According to Parks Associates, consumers took an average of about four subscription streaming services, up from about 2.5 in 2018, which has been fueled by major introductions from Disney, AT&T, Warnermedia, NBC and numerous others.

Public discussion of piracy is muted; skeptics still exist

Yet with this explosion of services, content choices and consumer engagement models, piracy was something of a one-sided conversation. Following a research briefing about credential sharing, there was a session titled “Piracy: A Billion-Dollar Challenge” with panelists from two technology suppliers: Synamedia and Verimatrix. One audience member challenged the panelists by asking why nobody could identify a single customer case study about forensic watermarking.

Each panelist answered that while their companies had many customers for watermarking, monitoring and other piracy detection and reduction tools, their identities are kept strictly confidential. Which leads the cynic to ask whether they exist, or whether it’s all just a solution in search of a problem.

In defense of the panelists, piracy is such a big problem and such a sensitive subject that nobody wants to talk about it in public. Large operators and content providers (some of whom I have been given the privilege to interview, with agreement to keep them off-the-record) have given me more than ample reason to believe that the problem is real, and the impact to revenue is in double digits.

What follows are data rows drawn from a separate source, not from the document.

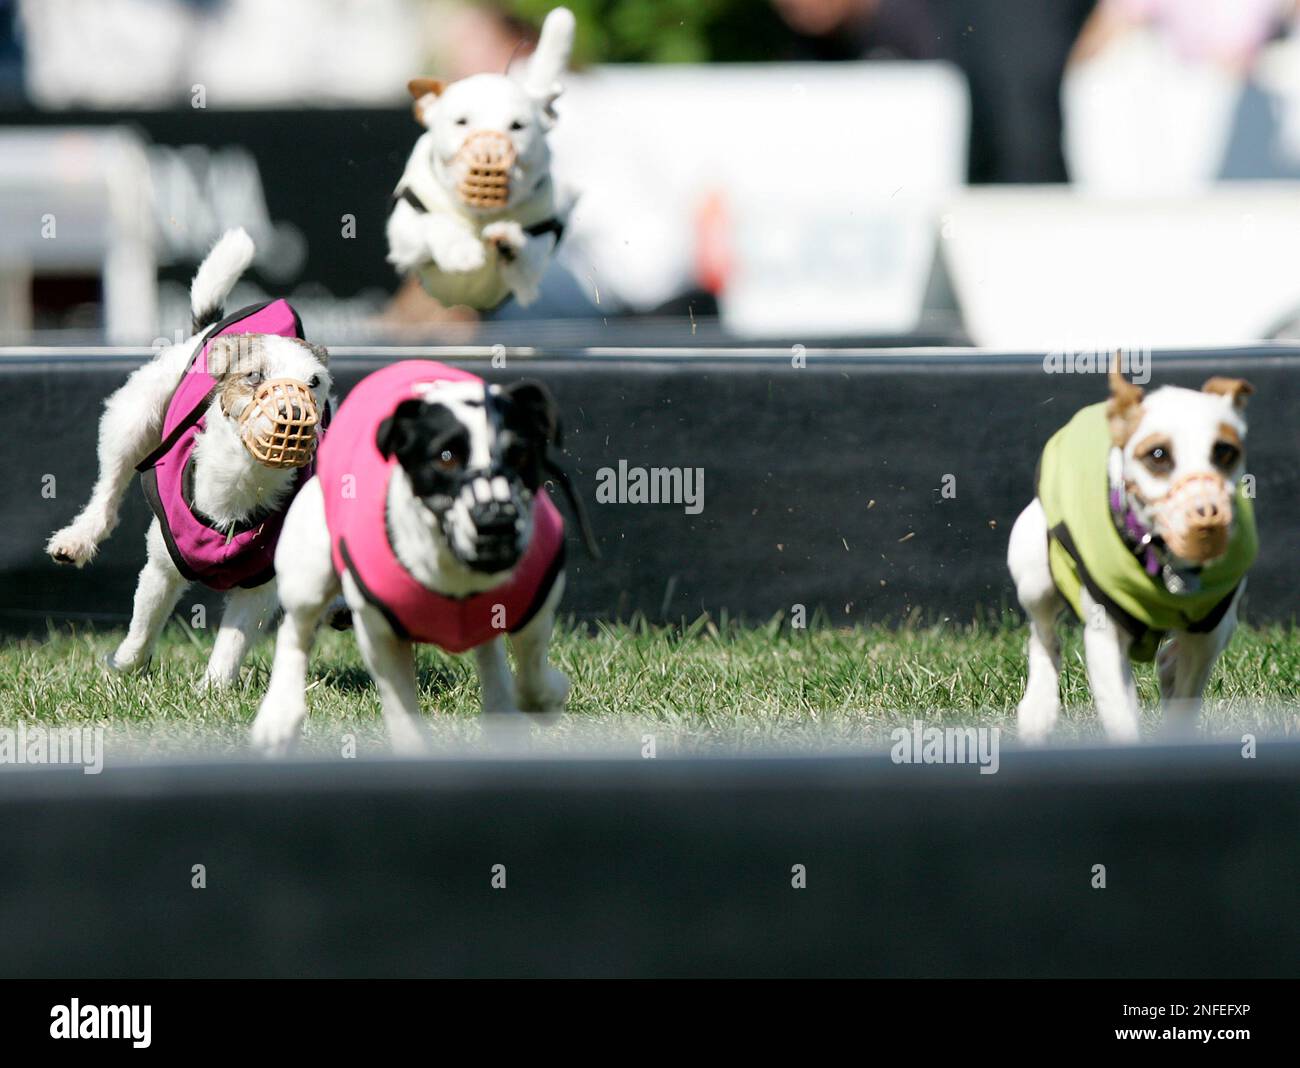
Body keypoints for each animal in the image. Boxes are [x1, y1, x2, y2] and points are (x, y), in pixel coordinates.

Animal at [48, 229, 335, 691]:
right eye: (255, 375)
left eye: (314, 382)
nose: (295, 414)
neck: (243, 481)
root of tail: (212, 326)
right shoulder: (161, 568)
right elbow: (144, 624)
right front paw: (126, 667)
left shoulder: (259, 589)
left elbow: (233, 640)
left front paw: (213, 690)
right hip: (132, 418)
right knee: (108, 491)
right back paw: (77, 538)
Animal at [379, 5, 574, 309]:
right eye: (462, 122)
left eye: (517, 125)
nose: (489, 157)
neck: (480, 215)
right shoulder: (403, 234)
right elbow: (433, 222)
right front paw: (460, 249)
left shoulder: (532, 268)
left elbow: (529, 253)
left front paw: (509, 240)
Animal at [1008, 371, 1253, 748]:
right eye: (1158, 454)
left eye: (1224, 450)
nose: (1207, 516)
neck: (1164, 562)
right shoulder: (1105, 638)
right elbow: (1121, 716)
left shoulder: (1207, 634)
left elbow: (1187, 692)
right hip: (1035, 573)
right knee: (1043, 635)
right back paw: (1038, 709)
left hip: (1224, 622)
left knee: (1173, 656)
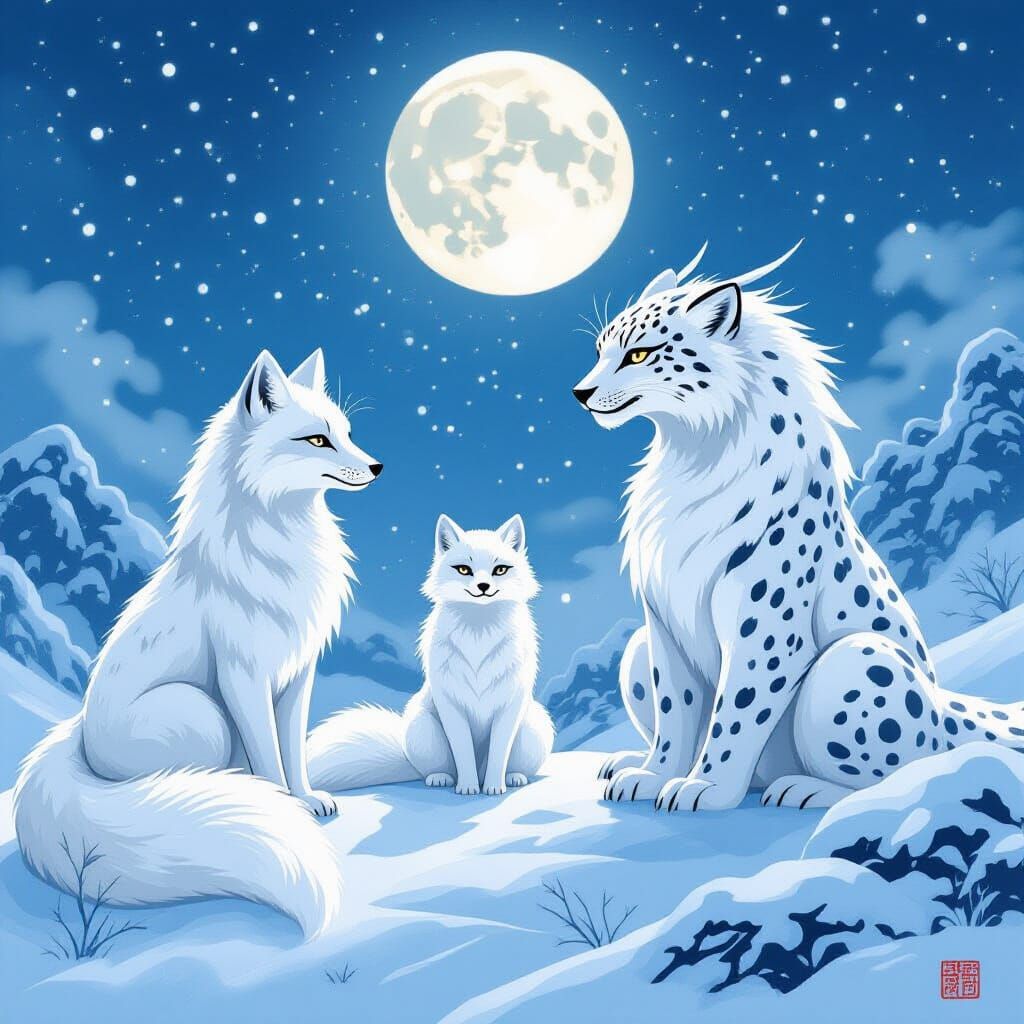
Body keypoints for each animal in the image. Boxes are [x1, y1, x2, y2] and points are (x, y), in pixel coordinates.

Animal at [14, 348, 382, 937]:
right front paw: (284, 807)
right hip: (202, 713)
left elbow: (293, 747)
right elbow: (269, 753)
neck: (283, 546)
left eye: (348, 434)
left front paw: (305, 798)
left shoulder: (298, 672)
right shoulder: (243, 673)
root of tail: (78, 733)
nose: (376, 467)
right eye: (317, 440)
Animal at [307, 514, 554, 796]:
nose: (483, 586)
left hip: (534, 727)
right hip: (423, 726)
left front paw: (493, 787)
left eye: (500, 570)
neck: (479, 633)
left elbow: (499, 752)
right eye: (464, 570)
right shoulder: (451, 703)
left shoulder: (510, 704)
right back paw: (442, 778)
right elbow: (463, 752)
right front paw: (468, 788)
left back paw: (513, 777)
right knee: (436, 769)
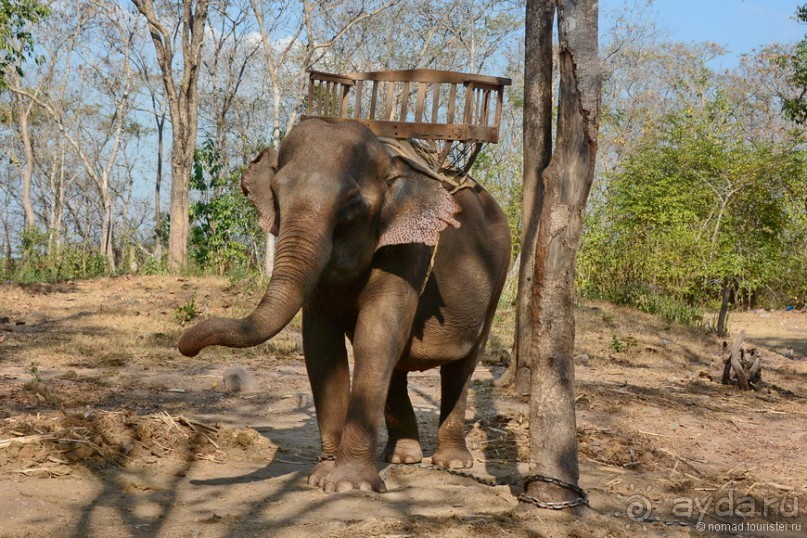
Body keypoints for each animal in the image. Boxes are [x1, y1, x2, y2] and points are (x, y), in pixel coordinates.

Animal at [181, 119, 512, 492]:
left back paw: (452, 462)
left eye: (352, 206)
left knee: (461, 366)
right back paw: (403, 458)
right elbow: (321, 346)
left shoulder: (411, 250)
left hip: (498, 275)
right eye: (277, 195)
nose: (187, 347)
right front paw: (320, 477)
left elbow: (377, 335)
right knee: (398, 367)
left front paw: (350, 485)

Massively-parallel distribution as an anti-piracy tactic

When asked about fighting piracy in another session, about the Future of Live TV, the VP of digital media business development from the National Football League replied that having the broadest possible distribution was also a deterrent. This sentiment was sounded by others as well.

The reasoning goes that “if your content is on every imaginable platform, under all imaginable business models (ad-supported free, paid subscription, free through partners, as well as through various direct and partnered paid plans), that nobody would care to steal it.” After all, it’s available everywhere. But tell that to pirate streaming sites that include premium sports programming from around the world as part of their “thousands of channels” for $19.95 a month, or embed links to pirated programming within their apps or illicit streaming devices.

Another speaker, an executive from antipiracy vendor Friend MTS, remarked that anti-piracy technologies are also about preserving consumer retention – to keep consumers subscribed to legitimate services.

Why it matters

Along the ongoing theme that piracy is a big problem that isn’t going away anytime soon, Parks Associates is about to publish a new study and global forecast for video piracy. I will report further details when the work is announced and released.

Another misconception is that anyone who is infringing rights is an intentional pirate. In fact, people who share credentials may have no intention to infringe – that it’s innocent. And while penalties for intentional, industrial-scale theft and redistribution should be swift and severe, there’s merit in assuming innocence until you can prove guilt.

As one panelist remarked, “If a video provider detects that a consumer is sharing credentials to three other users, the provider can either cut off the sharer and lose a friend. Or, it can take a lighter touch and market a compelling (and legal) service to these three friends, and end up with four.”